私のサイトは登録制で100人近く登録者がいました。
オープン時にTOEICのスコアが700点台だった人のほとんどが、
閉鎖直前には900点以上・英検1級を持っていました。
これだけ効果が出る学習はなかなかないと思います。

ひたすら英語をインプットする方法でも、その位までは上達できる
のです。資格を取りたいのであればそれでもいいと思います。しかし、
ほとんどの人が私と共通の悩みを持っていました。

   洋画が分からないのです!!


                *  *  *


洋画・海外ドラマは3年間で300本以上見ましたが、実際にはそれ
以上見ていました。
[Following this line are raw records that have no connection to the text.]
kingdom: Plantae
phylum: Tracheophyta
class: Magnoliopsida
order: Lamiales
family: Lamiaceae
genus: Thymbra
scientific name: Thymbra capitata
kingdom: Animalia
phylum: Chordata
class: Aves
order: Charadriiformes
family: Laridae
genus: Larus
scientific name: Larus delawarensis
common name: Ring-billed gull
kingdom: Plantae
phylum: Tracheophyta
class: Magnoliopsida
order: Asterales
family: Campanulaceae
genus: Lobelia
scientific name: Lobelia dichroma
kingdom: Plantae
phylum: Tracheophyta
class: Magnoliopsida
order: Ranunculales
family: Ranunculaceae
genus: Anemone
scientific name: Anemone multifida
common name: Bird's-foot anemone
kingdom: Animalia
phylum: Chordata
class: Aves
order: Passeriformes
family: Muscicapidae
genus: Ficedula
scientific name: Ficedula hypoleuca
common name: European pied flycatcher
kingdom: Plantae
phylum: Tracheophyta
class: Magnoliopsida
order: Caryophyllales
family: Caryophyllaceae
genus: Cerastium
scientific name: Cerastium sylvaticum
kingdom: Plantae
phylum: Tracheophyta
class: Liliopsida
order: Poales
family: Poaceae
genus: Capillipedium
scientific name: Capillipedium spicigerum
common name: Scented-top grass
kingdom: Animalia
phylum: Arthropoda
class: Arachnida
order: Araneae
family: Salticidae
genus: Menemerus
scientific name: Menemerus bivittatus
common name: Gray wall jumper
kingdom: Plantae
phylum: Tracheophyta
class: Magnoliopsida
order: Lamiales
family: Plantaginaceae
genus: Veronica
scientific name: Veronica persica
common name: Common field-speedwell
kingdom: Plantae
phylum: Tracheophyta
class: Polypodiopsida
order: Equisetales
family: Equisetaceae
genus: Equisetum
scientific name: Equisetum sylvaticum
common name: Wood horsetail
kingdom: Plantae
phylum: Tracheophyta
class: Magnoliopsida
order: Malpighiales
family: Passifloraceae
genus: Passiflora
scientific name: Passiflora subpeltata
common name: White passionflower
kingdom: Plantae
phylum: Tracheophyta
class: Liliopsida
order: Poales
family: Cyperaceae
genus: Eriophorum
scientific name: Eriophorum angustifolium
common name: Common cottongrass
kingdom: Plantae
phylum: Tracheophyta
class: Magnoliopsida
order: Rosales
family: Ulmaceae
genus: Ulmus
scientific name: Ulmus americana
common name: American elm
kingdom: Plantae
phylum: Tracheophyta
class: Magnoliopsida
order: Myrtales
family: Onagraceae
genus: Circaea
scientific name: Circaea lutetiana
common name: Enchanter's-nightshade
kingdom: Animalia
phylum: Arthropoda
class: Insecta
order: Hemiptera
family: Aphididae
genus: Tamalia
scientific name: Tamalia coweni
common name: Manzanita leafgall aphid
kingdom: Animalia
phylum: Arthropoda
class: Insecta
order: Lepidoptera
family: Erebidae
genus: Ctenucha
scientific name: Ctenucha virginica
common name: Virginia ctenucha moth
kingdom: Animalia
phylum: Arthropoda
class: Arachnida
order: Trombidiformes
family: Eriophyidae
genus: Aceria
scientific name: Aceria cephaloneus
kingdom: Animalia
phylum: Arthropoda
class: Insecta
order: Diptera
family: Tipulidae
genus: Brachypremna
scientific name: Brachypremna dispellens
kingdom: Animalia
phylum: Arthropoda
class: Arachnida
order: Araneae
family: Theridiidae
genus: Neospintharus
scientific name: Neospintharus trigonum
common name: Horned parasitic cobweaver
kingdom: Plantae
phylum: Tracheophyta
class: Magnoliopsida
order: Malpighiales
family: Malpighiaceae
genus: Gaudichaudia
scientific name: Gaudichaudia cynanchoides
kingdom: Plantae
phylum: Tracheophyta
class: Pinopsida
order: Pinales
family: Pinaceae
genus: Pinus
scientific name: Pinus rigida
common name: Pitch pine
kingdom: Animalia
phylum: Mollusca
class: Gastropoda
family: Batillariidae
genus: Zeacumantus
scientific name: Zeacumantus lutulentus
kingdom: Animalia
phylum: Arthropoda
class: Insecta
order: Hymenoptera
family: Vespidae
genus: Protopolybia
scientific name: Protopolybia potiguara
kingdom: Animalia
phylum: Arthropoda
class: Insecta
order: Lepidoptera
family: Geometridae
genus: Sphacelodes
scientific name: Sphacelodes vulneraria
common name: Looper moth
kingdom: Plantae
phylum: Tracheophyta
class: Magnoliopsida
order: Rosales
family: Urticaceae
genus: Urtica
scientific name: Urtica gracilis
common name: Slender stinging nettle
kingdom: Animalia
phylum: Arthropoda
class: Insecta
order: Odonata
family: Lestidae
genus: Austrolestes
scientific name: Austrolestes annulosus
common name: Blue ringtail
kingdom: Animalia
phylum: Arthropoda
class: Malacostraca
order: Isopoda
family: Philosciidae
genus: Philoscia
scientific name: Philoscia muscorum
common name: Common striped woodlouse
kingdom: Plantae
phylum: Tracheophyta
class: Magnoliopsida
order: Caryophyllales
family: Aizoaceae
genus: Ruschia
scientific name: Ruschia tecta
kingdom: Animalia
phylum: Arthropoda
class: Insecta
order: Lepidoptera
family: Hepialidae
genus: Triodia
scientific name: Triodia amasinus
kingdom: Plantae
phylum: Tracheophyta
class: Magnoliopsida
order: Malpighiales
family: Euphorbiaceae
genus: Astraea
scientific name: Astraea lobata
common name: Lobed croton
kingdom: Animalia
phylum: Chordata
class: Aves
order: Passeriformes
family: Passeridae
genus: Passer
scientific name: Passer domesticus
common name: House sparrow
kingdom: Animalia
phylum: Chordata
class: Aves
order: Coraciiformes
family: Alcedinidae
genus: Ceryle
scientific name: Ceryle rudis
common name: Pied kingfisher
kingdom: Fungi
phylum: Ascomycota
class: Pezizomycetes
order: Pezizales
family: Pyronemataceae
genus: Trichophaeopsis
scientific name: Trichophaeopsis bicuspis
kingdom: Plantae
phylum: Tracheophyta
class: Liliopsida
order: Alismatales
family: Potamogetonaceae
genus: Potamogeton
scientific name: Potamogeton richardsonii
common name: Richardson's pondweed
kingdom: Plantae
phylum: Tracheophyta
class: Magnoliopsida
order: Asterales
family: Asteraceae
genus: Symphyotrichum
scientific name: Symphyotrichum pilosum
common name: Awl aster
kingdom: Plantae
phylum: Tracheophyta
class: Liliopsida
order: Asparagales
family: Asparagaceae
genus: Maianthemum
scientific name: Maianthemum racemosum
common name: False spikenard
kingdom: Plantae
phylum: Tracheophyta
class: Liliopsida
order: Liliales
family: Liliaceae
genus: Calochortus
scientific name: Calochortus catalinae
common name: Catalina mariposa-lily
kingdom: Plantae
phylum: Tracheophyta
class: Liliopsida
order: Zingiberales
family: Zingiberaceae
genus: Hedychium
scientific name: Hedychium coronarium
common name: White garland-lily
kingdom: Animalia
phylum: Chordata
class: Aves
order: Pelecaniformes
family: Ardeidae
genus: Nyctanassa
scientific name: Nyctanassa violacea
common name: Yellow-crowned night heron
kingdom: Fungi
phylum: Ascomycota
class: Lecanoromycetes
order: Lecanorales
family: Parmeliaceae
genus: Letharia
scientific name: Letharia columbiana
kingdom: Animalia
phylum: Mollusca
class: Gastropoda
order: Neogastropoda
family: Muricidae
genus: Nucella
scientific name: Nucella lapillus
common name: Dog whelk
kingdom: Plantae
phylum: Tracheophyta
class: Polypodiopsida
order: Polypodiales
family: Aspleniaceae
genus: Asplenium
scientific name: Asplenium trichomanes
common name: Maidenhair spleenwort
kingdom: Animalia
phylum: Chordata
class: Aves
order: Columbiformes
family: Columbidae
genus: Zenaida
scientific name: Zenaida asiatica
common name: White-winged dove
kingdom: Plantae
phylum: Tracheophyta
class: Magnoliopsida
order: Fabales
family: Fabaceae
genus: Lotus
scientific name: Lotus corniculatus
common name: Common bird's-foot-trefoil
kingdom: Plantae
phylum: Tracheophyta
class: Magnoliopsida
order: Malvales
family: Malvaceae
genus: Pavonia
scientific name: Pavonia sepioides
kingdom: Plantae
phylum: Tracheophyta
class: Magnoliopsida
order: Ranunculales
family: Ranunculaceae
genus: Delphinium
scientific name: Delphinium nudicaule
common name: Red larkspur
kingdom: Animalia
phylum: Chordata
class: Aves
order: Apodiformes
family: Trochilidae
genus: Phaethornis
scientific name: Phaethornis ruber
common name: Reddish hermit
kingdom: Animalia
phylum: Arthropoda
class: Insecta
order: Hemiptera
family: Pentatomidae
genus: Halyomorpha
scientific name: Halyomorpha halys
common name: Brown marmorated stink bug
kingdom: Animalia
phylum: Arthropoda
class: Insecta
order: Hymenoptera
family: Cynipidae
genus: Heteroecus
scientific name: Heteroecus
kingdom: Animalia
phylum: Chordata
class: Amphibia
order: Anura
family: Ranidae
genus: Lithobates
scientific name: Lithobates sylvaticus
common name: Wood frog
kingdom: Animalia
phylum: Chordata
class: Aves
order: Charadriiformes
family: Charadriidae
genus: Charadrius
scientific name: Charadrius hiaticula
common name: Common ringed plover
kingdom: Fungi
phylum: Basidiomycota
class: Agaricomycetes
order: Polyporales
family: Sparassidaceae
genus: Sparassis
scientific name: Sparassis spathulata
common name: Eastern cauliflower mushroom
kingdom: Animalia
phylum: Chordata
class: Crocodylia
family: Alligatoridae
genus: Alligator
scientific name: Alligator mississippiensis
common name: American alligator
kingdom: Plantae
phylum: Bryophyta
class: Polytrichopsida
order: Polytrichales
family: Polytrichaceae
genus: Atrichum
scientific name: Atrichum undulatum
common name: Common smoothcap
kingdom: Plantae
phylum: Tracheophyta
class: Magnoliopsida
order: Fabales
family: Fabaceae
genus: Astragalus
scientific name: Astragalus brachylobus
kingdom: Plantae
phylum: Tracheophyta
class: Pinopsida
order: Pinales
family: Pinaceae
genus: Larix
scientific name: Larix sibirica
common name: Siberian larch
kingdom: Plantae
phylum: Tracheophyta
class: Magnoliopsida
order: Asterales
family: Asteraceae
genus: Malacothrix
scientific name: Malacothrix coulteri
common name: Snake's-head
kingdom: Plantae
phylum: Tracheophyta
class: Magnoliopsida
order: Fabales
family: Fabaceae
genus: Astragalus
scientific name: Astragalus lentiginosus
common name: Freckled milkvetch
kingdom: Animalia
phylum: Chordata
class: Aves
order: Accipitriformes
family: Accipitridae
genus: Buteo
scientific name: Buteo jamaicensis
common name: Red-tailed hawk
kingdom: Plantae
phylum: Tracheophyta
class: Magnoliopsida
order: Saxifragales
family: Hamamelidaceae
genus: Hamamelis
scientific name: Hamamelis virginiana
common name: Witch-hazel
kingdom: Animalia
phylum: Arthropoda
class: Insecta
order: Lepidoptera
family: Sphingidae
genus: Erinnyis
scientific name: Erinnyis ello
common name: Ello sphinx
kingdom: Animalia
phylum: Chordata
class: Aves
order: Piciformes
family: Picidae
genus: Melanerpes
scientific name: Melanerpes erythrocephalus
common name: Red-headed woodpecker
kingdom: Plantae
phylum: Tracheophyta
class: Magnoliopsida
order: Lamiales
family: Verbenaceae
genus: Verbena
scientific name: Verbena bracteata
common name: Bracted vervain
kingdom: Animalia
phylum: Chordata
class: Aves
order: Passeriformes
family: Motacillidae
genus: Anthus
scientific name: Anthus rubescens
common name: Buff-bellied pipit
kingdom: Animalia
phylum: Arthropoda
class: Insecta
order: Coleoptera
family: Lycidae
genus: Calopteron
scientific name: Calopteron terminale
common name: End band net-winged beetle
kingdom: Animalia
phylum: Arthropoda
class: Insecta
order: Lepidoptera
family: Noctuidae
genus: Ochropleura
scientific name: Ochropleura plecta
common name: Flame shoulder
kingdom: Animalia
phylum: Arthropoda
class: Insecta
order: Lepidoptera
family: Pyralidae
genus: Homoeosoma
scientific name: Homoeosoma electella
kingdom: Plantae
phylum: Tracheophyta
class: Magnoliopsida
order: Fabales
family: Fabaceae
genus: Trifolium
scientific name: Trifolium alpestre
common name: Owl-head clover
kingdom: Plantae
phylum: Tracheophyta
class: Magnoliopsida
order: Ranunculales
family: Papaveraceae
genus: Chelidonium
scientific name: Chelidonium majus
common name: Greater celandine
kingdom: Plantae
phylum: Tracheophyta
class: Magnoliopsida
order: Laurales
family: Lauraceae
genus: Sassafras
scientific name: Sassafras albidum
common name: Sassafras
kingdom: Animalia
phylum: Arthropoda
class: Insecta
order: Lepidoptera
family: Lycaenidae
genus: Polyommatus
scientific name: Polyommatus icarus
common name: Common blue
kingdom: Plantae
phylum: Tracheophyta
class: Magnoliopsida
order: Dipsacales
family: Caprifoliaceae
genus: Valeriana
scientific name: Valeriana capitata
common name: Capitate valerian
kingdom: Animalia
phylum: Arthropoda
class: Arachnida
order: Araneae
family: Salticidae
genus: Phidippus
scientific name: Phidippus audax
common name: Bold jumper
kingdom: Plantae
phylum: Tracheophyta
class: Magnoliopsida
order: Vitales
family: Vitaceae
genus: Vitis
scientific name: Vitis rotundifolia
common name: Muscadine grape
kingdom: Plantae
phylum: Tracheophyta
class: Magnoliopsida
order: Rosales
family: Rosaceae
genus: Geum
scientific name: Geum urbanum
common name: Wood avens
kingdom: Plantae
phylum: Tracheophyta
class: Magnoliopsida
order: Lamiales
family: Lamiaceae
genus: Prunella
これらのうちのいくつかはテープに録音して、何
度も繰り返しリスニングしていたからです。

延べ本数では1000本を超えると思います。
1日1本見ていた計算になります。

その間、NHKのラジオ講座をはじめ、ほとんどの英語教材には手を
出しませんでした(続かなかった)。

そこで、このような学習を行うと、リスニングにどう影響するかを次に
説明したいと思います。


1年目

1年目はTOEIC755−850でした。
全くお手上げだった洋画が5割くらいまで聞けるようになりました。
特に、海外ドラマはかなり聞けるようになりました。

ビバリーヒルズ(90210)という海外ドラマをご存知でしょうか。
このレベルでは、主人公のブランドンの英語は聞き取れません。
他の出演者の英語は聞き取れるようになります。

タイニックはまだ難しかったのですが、ジャックとローズの会話は
聞き取れました。この頃はリスニングが楽しくて、たまらなかった
です。


2年目

TOEICはもう受験しないようになりました。
洋画は5割ー7割まで聞けるようになりました。

Ally Mcbealという海外ドラマであれば、7割以上分かるようになり
ました。また、ビバリーヒルズのブランドンの会話がようやく聞き取
れるようになりました。

それまではモゴモゴ言っていただけだったのに、はっきり英語として
聞こえるのです!
これには感動しました。
しかし、この学習法ではこのあたりで頭打ちします。


3年目

最後の1年間は、実力がほとんど変わりませんでした。しかし、
Ally Mcbeal は毎週見ていたので、かなり聞けるようになっていまし
た。これは、口語表現をたくさん覚えたから聞けるようになったよう
です。同じドラマを見続けると、背景知識や表現などから「聞けて」し
まいます。

実際、他の洋画を見ても聞き取りはあまり変わっていないことが分か
りました。

この頃は、口語表現をたくさん覚えていました。

確かに、
口語表現をひたすら覚えるという方法でも、映画の
リスニングは伸びます。


しかし、前置詞や助動詞などの細かいリスニングになるとお手上げ
です。また、発音が悪いと相手に通じません。

ようやく
「発音」に問題があるのではないかと思うようになってきました。